** Description of the task **
Translate this sentence from the excerpt on the first lunar meteorite discovered on Earth into Spanish: "ALH A81005 was found on 17 January 1982 by John Schutt and Ian Whillans."

** Document excerpt **
First lunar meteorite discovered on Earth

Allan Hills A81005 or ALH A81005 (sometimes also named without the "A" in front of the number) was the first meteorite to be recognised as a lunar meteorite. The meteorite Yamato 791197 was discovered in 1979 but its lunar origin was not recognised until 1984. ALH A81005 was found in 1982 in the Allan Hills at the end of the Transantarctic Mountains, during a meteorite gathering expedition (ANSMET).

==Discovery and naming==
ALH A81005 was found on 17 January 1982 by John Schutt and Ian Whillans. It is named after the Allan Hills, a mountain chain in Antarctica where many meteorites are gathered by expeditions. The large number of meteorites collected in Antarctica and the lack of geographic terms that could be used for names have led to the adaption of the "Antarctic rules" for meteorite naming. Every meteorite found in Antarctica receives the names of the collection area (Allan Hills) and a number. The number consists of the year the expedition started "81" and a three digit number that is given out consecutively (005). The "A" in front of the number stands for meteorites collected by ANSMET expeditions and can be considered optional. The definition of the year is used because the year changes during the Austral summer season (December to March) and this avoids samples from one expedition having different years. This is the reason ALH A81005 has the year "81" in its name despite being found on 17 January 1982.

** Recorded data **
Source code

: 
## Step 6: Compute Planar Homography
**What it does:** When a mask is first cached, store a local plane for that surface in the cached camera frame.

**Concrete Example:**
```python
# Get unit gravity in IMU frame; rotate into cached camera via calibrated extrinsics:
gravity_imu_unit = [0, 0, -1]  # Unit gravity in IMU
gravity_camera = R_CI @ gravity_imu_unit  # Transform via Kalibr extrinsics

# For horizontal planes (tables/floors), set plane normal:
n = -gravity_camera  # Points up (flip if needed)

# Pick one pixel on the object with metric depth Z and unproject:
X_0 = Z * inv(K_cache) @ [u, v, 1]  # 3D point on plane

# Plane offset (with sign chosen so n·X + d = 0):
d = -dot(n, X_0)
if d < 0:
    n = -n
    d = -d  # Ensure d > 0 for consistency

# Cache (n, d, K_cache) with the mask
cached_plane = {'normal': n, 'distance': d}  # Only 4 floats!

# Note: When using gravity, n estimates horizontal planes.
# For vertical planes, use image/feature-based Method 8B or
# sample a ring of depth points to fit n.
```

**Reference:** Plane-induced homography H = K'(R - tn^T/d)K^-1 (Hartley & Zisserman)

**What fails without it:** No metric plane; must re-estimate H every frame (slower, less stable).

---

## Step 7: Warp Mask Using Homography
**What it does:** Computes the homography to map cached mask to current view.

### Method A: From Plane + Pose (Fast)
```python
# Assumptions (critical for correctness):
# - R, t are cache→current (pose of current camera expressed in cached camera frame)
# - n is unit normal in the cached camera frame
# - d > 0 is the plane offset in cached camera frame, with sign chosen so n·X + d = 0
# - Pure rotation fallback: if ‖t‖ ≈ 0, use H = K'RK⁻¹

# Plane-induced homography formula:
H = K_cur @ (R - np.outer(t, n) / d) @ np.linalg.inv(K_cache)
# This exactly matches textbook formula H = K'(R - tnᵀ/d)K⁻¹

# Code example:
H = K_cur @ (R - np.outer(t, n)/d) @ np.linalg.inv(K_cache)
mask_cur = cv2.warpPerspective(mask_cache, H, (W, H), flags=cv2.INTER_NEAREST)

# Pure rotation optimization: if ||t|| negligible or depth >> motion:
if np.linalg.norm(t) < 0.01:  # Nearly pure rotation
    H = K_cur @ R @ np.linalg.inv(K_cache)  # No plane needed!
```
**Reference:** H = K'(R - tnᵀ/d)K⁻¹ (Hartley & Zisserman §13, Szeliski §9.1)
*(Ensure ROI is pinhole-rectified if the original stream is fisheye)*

** Task output **
ALH A81005 fue encontrado el 17 de enero de 1982 por John Schutt e Ian Whillans.